D'abord une nouvelle de Richard Connell, The Most Dangerous présente de nombreuses adaptations. La plus connue est La Chasse (ou Les Chasses) du Comte Zaroff de Schoedsack et Pichel en 1932.
Et ce film, est vraiment une petite merveille. Des décors somptueux, avec des bons acteurs et une trame amenant une bonne petite tension.
Bloodlust! sort en 1961 et pas en 1903 comme on pourrait le penser. C'est incroyable de voir qu'un film qui, pour recontextualiser sort un an après Spartacus, soit aussi mauvais dans sa mise en scène et son montage. Évidemment que les moyens ne sont pas les mêmes que pour le film de Kubrick, la preuve ils n'ont sûrement même pas les droits d’adaptations puisque pas de comte Zaroff ici, ce sera monsieur Alex Balleau. Notre ami Balleau est d'ailleurs bien plus proche d'un Archibald von Grenier (like si t'as la réf) que de l'infâme et raffiné comte Zaroff de 1932.
Bon, pour en revenir à Spartacus et à 1902 (non je me suis encore perdu). Fini l'intelligent chasseur Robert, place à Johnny et sa bande de copain (que ne renierait pas Souviens-toi l'été dernier 7). On enlève les grands décors qui nous font penser au Dracula de Browning, mettons plutôt du papier (sérieusement c'est quoi la matière des murs de la salle des trophées ?) et des tonneaux (peut-être que ça fait peur). Et l'inexplicable, le montage est immonde, certains plans sont coupés secs, un personnage qui traverse une pièce voit sa scène coupée grossièrement trois fois.

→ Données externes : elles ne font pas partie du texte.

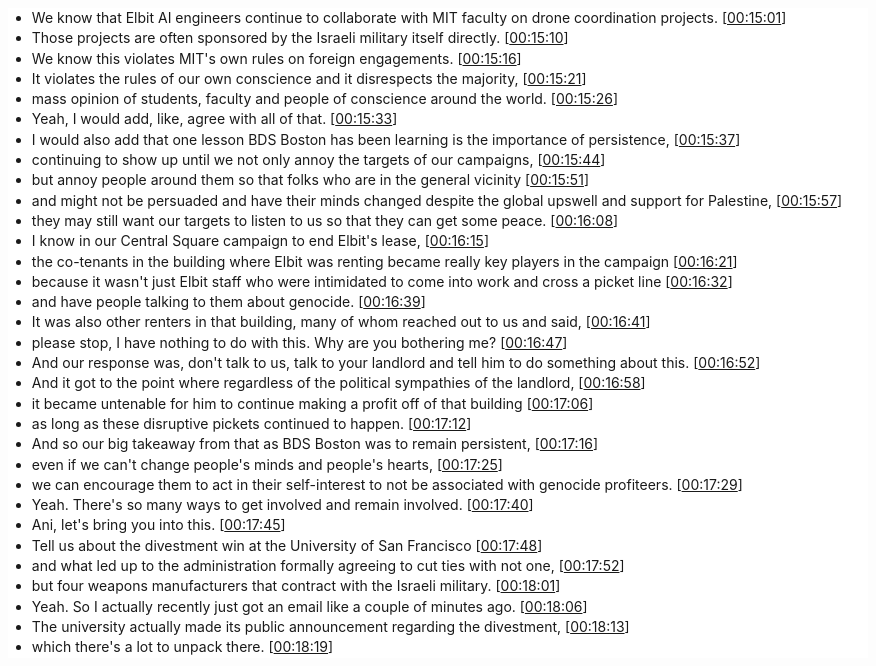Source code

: *  We know that Elbit AI engineers continue to collaborate with MIT faculty on drone coordination projects. [[00:15:01](https://www.youtube.com/watch?v=gGBHWU5qJ18&t=901.78s)]
*  Those projects are often sponsored by the Israeli military itself directly. [[00:15:10](https://www.youtube.com/watch?v=gGBHWU5qJ18&t=910.78s)]
*  We know this violates MIT's own rules on foreign engagements. [[00:15:16](https://www.youtube.com/watch?v=gGBHWU5qJ18&t=916.78s)]
*  It violates the rules of our own conscience and it disrespects the majority, [[00:15:21](https://www.youtube.com/watch?v=gGBHWU5qJ18&t=921.78s)]
*  mass opinion of students, faculty and people of conscience around the world. [[00:15:26](https://www.youtube.com/watch?v=gGBHWU5qJ18&t=926.78s)]
*  Yeah, I would add, like, agree with all of that. [[00:15:33](https://www.youtube.com/watch?v=gGBHWU5qJ18&t=933.78s)]
*  I would also add that one lesson BDS Boston has been learning is the importance of persistence, [[00:15:37](https://www.youtube.com/watch?v=gGBHWU5qJ18&t=937.78s)]
*  continuing to show up until we not only annoy the targets of our campaigns, [[00:15:44](https://www.youtube.com/watch?v=gGBHWU5qJ18&t=944.78s)]
*  but annoy people around them so that folks who are in the general vicinity [[00:15:51](https://www.youtube.com/watch?v=gGBHWU5qJ18&t=951.78s)]
*  and might not be persuaded and have their minds changed despite the global upswell and support for Palestine, [[00:15:57](https://www.youtube.com/watch?v=gGBHWU5qJ18&t=957.78s)]
*  they may still want our targets to listen to us so that they can get some peace. [[00:16:08](https://www.youtube.com/watch?v=gGBHWU5qJ18&t=968.78s)]
*  I know in our Central Square campaign to end Elbit's lease, [[00:16:15](https://www.youtube.com/watch?v=gGBHWU5qJ18&t=975.78s)]
*  the co-tenants in the building where Elbit was renting became really key players in the campaign [[00:16:21](https://www.youtube.com/watch?v=gGBHWU5qJ18&t=981.78s)]
*  because it wasn't just Elbit staff who were intimidated to come into work and cross a picket line [[00:16:32](https://www.youtube.com/watch?v=gGBHWU5qJ18&t=992.78s)]
*  and have people talking to them about genocide. [[00:16:39](https://www.youtube.com/watch?v=gGBHWU5qJ18&t=999.78s)]
*  It was also other renters in that building, many of whom reached out to us and said, [[00:16:41](https://www.youtube.com/watch?v=gGBHWU5qJ18&t=1001.78s)]
*  please stop, I have nothing to do with this. Why are you bothering me? [[00:16:47](https://www.youtube.com/watch?v=gGBHWU5qJ18&t=1007.78s)]
*  And our response was, don't talk to us, talk to your landlord and tell him to do something about this. [[00:16:52](https://www.youtube.com/watch?v=gGBHWU5qJ18&t=1012.78s)]
*  And it got to the point where regardless of the political sympathies of the landlord, [[00:16:58](https://www.youtube.com/watch?v=gGBHWU5qJ18&t=1018.78s)]
*  it became untenable for him to continue making a profit off of that building [[00:17:06](https://www.youtube.com/watch?v=gGBHWU5qJ18&t=1026.78s)]
*  as long as these disruptive pickets continued to happen. [[00:17:12](https://www.youtube.com/watch?v=gGBHWU5qJ18&t=1032.78s)]
*  And so our big takeaway from that as BDS Boston was to remain persistent, [[00:17:16](https://www.youtube.com/watch?v=gGBHWU5qJ18&t=1036.78s)]
*  even if we can't change people's minds and people's hearts, [[00:17:25](https://www.youtube.com/watch?v=gGBHWU5qJ18&t=1045.78s)]
*  we can encourage them to act in their self-interest to not be associated with genocide profiteers. [[00:17:29](https://www.youtube.com/watch?v=gGBHWU5qJ18&t=1049.78s)]
*  Yeah. There's so many ways to get involved and remain involved. [[00:17:40](https://www.youtube.com/watch?v=gGBHWU5qJ18&t=1060.78s)]
*  Ani, let's bring you into this. [[00:17:45](https://www.youtube.com/watch?v=gGBHWU5qJ18&t=1065.78s)]
*  Tell us about the divestment win at the University of San Francisco [[00:17:48](https://www.youtube.com/watch?v=gGBHWU5qJ18&t=1068.78s)]
*  and what led up to the administration formally agreeing to cut ties with not one, [[00:17:52](https://www.youtube.com/watch?v=gGBHWU5qJ18&t=1072.78s)]
*  but four weapons manufacturers that contract with the Israeli military. [[00:18:01](https://www.youtube.com/watch?v=gGBHWU5qJ18&t=1081.78s)]
*  Yeah. So I actually recently just got an email like a couple of minutes ago. [[00:18:06](https://www.youtube.com/watch?v=gGBHWU5qJ18&t=1086.78s)]
*  The university actually made its public announcement regarding the divestment, [[00:18:13](https://www.youtube.com/watch?v=gGBHWU5qJ18&t=1093.78s)]
*  which there's a lot to unpack there. [[00:18:19](https://www.youtube.com/watch?v=gGBHWU5qJ18&t=1099.78s)]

Alors ces coupes grossières je l'accepte volontiers dans Le Voyage dans la Lune, ça ne me dérange pas quand ça arrive une fois dans le Frankenstein de James Whale mais là, on est en 1961 PUTAIN.
Que dire d'autre, c'est mal jouer, les personnages crient crient et recrient, le scénario est nul à chier, y a zéro tension, l'écran s'assombrit, pouf, par magie dans plein de scène, peut-être ce sont les ampoules de la jungle qui n'ont plus de piles. Bref, si vous achetez le DVD de La Chasse du Comte Zaroff n'allez pas voir les compléments de ce film comprenant ce splendide Bloodlust!.